** WHAT THE TASK ASKS **
All lines from the one containing "nose: (470, 398)" through the final line of the material below must appear exactly as they are, with nothing else.

__________

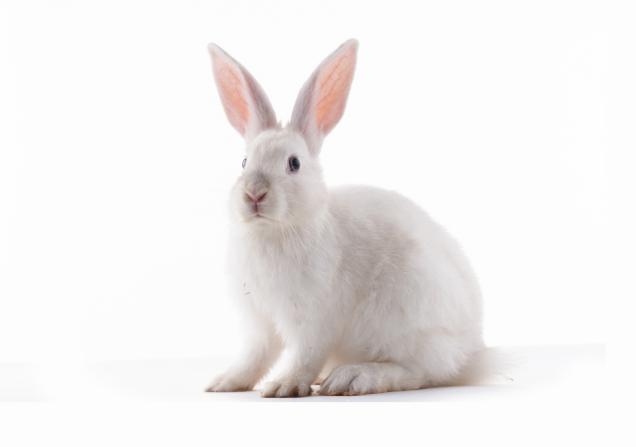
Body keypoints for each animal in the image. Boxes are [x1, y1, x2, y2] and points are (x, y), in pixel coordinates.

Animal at [206, 40, 484, 398]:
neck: (275, 231)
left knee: (421, 371)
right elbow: (254, 357)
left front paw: (284, 385)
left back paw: (353, 377)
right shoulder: (259, 323)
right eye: (243, 162)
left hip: (405, 316)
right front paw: (224, 382)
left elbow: (305, 355)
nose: (254, 194)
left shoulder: (314, 319)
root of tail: (470, 351)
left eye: (294, 163)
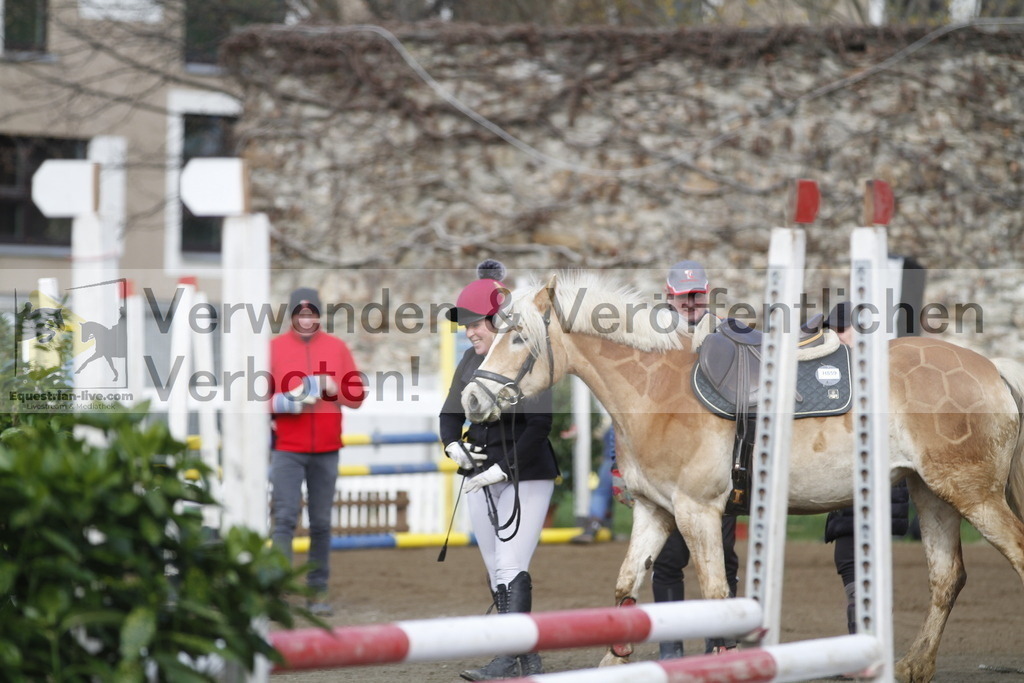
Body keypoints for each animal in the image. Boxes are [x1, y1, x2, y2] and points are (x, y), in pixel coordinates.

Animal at [462, 274, 1024, 683]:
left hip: (974, 496)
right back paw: (914, 665)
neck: (657, 390)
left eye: (519, 336)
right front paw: (612, 663)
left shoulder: (697, 512)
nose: (470, 398)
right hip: (934, 496)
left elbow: (715, 597)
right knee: (946, 577)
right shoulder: (655, 512)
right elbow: (625, 587)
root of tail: (992, 368)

__________

** COMPLETED EXERCISE **
nose: (470, 398)
right hip: (934, 496)
left elbow: (715, 597)
right knee: (946, 577)
right shoulder: (655, 512)
right elbow: (625, 587)
root of tail: (992, 368)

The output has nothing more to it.